1. A resonant inverter of a radio frequency (RF) generator for radiofrequency ablation (RFA), the resonant inverter amplifying to high power an oscillation frequency output from an oscillator and providing the amplified oscillation frequency to an electrode, wherein:

the resonant inverter processes the oscillation frequency output from the oscillator as a high-power sine wave having a frequency of 480 kHz and a Root Mean Square (RMS) power of 30 to 200 watts, and transfers the high-power sine wave to the electrode.

2. The resonant inverter according to claim 1, comprising:

a series resonant circuit unit in which an inductor and a first capacitor are connected in series so as to generate a resonant frequency identical to the oscillation frequency required to switch high voltage that is supplied to the resonant inverter; and

a parallel resonant circuit unit in which a second capacitor and a primary coil of a transformer are connected in parallel so as to perform secondary resonance on an output of the series resonant circuit unit and transmit a pure sine wave AC output to the electrode.

3. The resonant inverter according to claim 2, wherein the inductor is made of ferrite material having a high quality factor (Q), thus improving energy efficiency.

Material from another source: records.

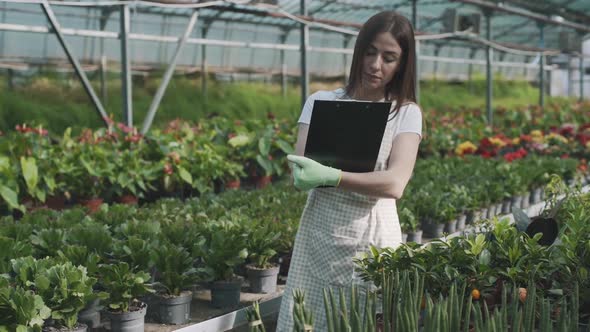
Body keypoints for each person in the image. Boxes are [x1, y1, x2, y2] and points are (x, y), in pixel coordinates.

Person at [276, 11, 423, 331]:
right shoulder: (320, 101)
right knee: (307, 321)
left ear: (403, 63)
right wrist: (303, 175)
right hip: (319, 237)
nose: (376, 65)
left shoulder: (405, 113)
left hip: (373, 240)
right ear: (358, 51)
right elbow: (299, 170)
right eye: (370, 52)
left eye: (389, 57)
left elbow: (396, 182)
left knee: (364, 320)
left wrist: (333, 176)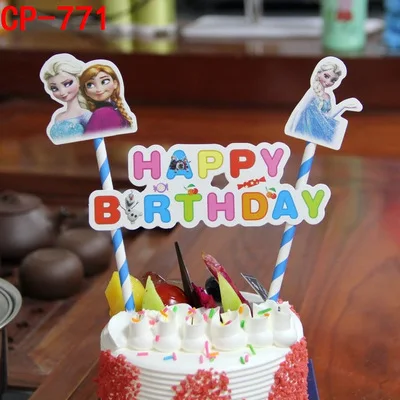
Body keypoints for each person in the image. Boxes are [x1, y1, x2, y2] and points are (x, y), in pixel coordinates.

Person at [286, 59, 361, 147]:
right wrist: (292, 129)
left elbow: (329, 116)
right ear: (319, 73)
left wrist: (344, 106)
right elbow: (301, 109)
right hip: (307, 128)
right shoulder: (313, 92)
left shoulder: (328, 96)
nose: (328, 82)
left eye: (333, 80)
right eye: (326, 76)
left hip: (318, 130)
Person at [40, 54, 91, 143]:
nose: (62, 92)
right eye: (54, 88)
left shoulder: (86, 116)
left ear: (79, 80)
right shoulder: (58, 117)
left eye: (67, 84)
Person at [79, 64, 134, 134]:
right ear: (86, 91)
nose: (99, 89)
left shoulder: (103, 113)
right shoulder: (104, 112)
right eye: (90, 85)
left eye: (104, 81)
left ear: (115, 84)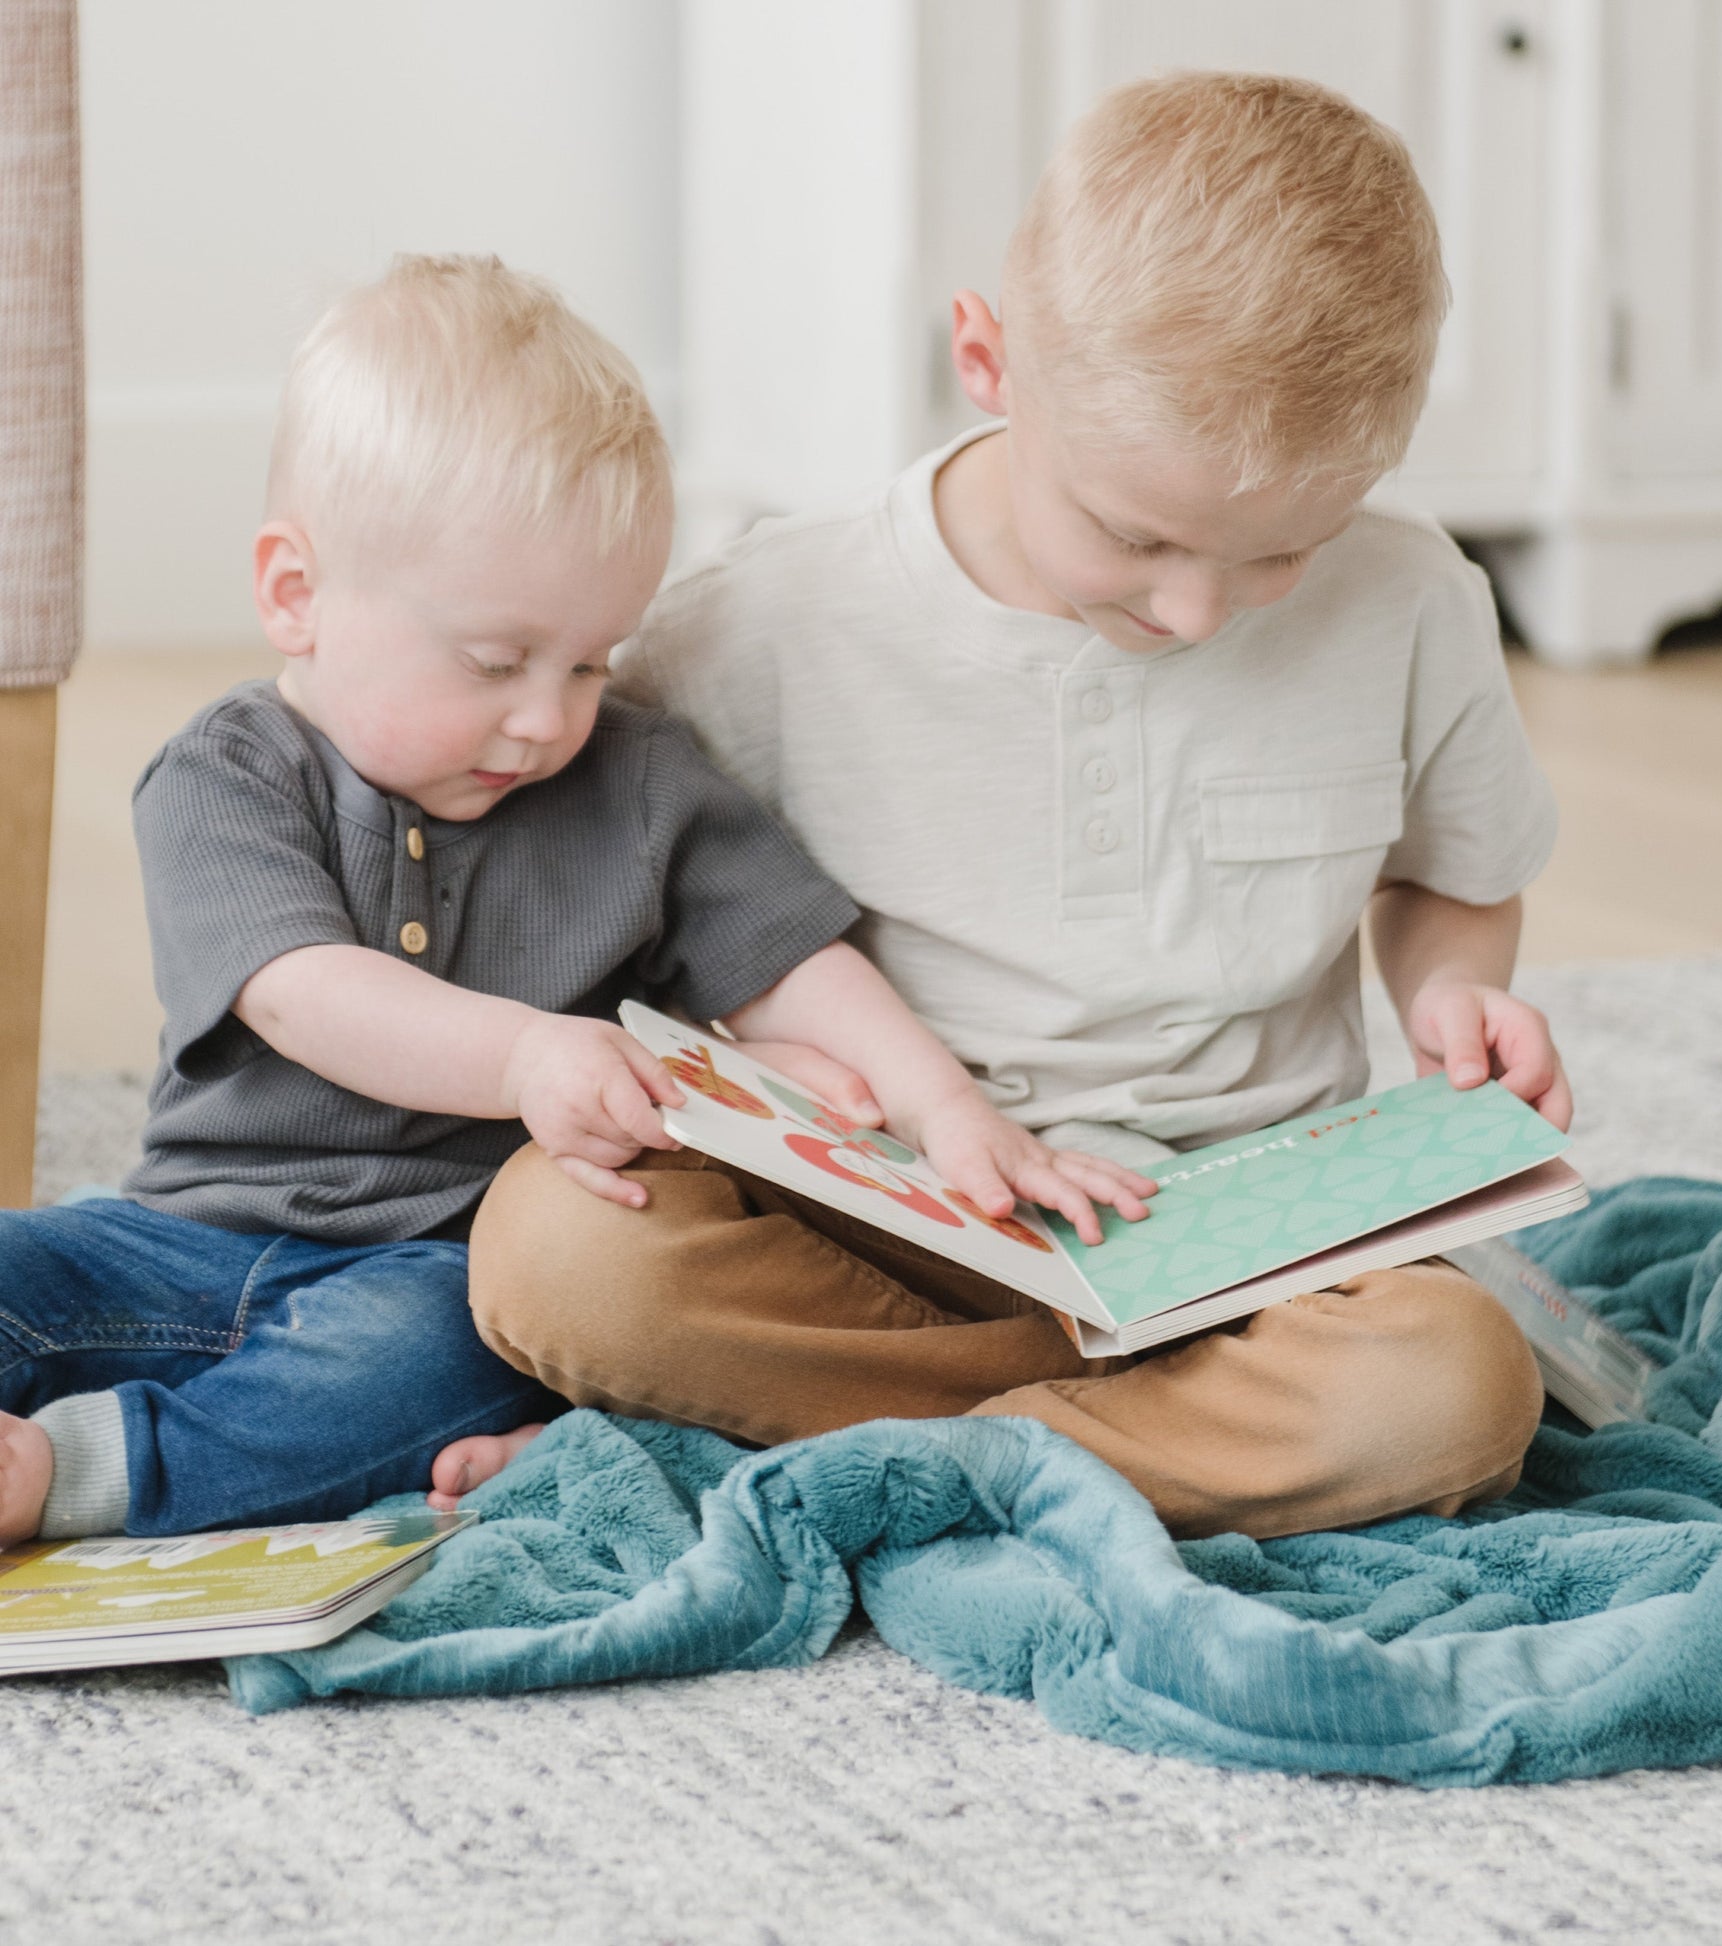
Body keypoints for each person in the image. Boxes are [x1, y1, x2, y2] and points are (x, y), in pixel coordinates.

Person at [447, 72, 1569, 1542]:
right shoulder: (760, 624)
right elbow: (609, 921)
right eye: (1135, 534)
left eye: (1278, 552)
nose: (1192, 609)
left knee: (1454, 1388)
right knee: (551, 1245)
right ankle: (1065, 1448)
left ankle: (833, 1460)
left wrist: (1452, 997)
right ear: (985, 356)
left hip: (1244, 1259)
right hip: (882, 1231)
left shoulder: (1413, 598)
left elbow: (1454, 878)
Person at [0, 255, 1148, 1543]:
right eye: (496, 662)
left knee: (430, 1360)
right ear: (296, 595)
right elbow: (308, 994)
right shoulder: (224, 775)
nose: (548, 716)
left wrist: (942, 1107)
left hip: (450, 1268)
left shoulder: (642, 782)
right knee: (20, 1261)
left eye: (592, 661)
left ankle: (83, 1473)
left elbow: (793, 962)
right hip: (187, 1242)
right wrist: (530, 1050)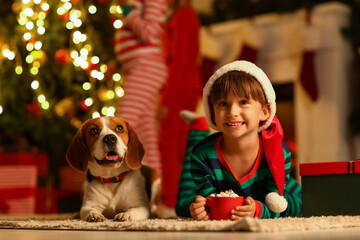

4. The resonant inverter according to claim 2, wherein the inductor is implemented as a single coil.

5. The resonant inverter according to claim 1, wherein an inductive transformer is connected between the resonant inverter and the electrode as output impedance, so that the output impedance cancels capacitive impedance of a biological cell, and thus maximum power relative to a pure resistance component of the biological cell can be supplied.